▶ Objective
Return every line of the data that contains the string "vector". Case counts.

▶ Provided data
——————

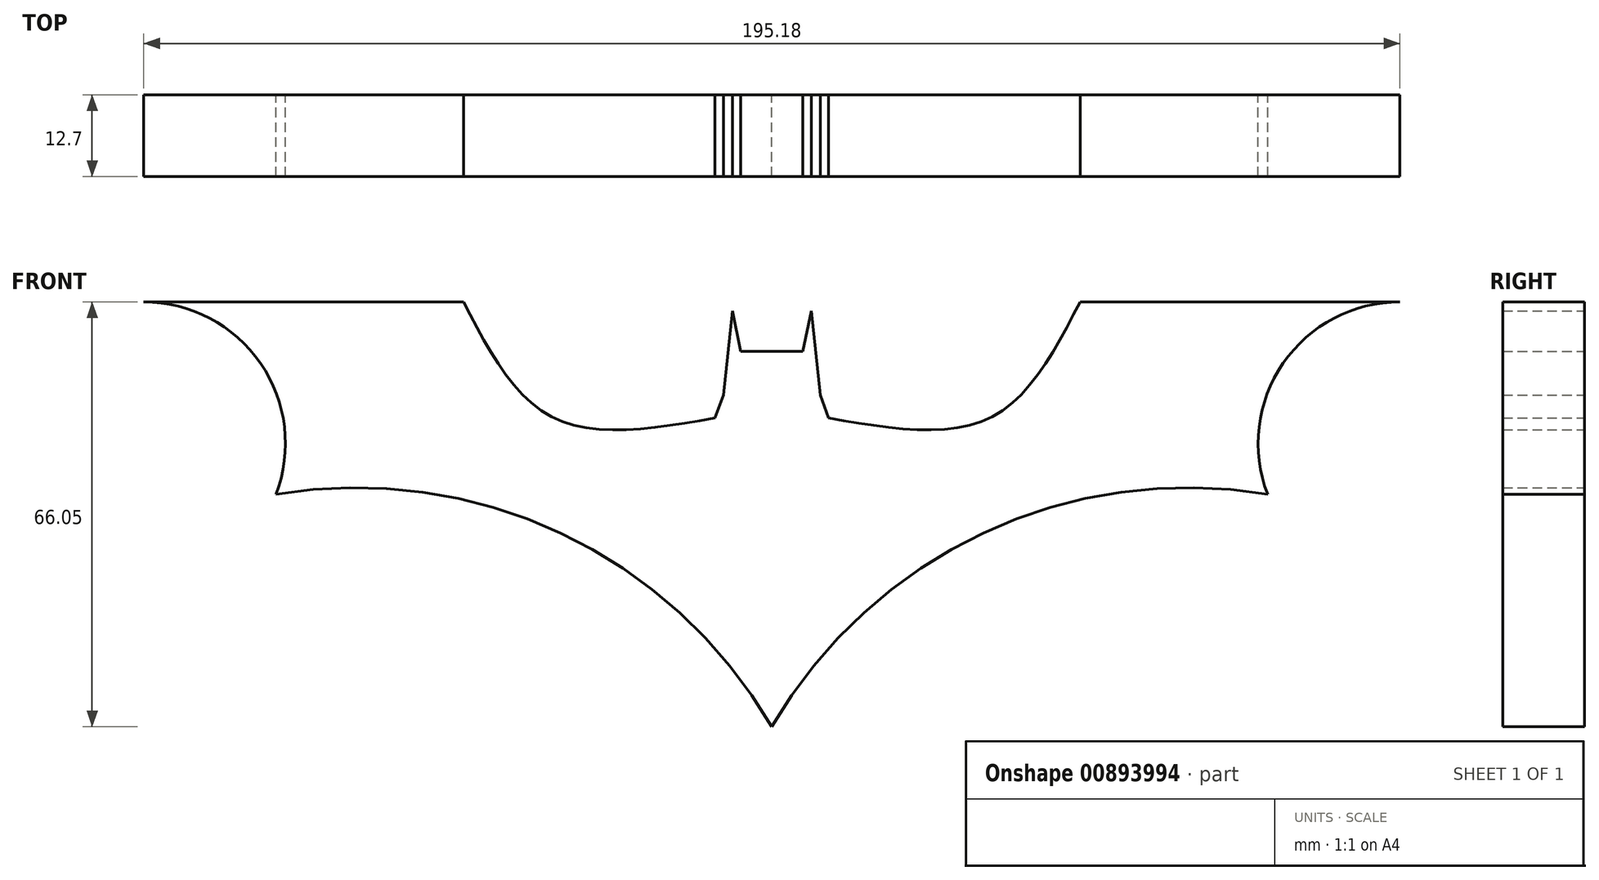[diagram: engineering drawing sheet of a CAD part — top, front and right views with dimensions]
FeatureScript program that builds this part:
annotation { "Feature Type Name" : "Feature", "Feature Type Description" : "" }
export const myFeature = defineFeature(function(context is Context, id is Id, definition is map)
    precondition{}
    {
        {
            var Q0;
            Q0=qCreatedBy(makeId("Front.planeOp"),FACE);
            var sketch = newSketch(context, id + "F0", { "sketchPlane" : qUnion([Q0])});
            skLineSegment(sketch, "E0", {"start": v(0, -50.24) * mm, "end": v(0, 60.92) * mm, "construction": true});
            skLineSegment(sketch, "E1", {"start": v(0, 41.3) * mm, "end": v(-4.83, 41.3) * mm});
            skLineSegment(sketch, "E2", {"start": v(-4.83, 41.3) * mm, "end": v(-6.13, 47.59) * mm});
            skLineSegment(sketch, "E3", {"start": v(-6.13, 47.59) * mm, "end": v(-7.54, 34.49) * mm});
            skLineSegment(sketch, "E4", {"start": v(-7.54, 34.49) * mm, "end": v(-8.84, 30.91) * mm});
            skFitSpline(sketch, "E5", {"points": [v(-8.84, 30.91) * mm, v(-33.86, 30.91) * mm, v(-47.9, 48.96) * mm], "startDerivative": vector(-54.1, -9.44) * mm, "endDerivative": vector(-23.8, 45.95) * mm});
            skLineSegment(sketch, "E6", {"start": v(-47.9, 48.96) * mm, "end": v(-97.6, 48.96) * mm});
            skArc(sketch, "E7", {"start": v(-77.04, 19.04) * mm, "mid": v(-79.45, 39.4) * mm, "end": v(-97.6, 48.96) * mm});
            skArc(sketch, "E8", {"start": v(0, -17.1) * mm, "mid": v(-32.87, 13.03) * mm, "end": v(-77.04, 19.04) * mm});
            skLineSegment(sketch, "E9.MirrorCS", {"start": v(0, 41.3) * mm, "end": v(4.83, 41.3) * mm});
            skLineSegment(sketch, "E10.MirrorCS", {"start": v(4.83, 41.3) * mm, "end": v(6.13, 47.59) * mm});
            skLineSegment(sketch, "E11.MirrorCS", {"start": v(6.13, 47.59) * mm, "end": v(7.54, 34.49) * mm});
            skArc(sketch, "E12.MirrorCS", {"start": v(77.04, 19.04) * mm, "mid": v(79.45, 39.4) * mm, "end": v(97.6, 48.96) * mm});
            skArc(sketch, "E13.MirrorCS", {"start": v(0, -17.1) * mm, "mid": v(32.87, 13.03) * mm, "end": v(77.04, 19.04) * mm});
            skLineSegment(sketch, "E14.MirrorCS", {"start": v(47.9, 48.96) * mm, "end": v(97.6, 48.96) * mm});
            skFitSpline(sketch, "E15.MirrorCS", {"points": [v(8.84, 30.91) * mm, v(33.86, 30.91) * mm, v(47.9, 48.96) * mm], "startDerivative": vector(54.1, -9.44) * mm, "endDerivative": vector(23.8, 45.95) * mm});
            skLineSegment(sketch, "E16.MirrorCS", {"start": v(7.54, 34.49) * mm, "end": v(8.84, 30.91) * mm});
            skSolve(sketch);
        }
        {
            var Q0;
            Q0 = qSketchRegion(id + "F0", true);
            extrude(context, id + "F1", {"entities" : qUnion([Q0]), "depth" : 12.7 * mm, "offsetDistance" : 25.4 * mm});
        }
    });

——————

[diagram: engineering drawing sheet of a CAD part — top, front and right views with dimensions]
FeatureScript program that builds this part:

——————

▶ Task response
            skFitSpline(sketch, "E5", {"points": [v(-8.84, 30.91) * mm, v(-33.86, 30.91) * mm, v(-47.9, 48.96) * mm], "startDerivative": vector(-54.1, -9.44) * mm, "endDerivative": vector(-23.8, 45.95) * mm});
            skFitSpline(sketch, "E15.MirrorCS", {"points": [v(8.84, 30.91) * mm, v(33.86, 30.91) * mm, v(47.9, 48.96) * mm], "startDerivative": vector(54.1, -9.44) * mm, "endDerivative": vector(23.8, 45.95) * mm});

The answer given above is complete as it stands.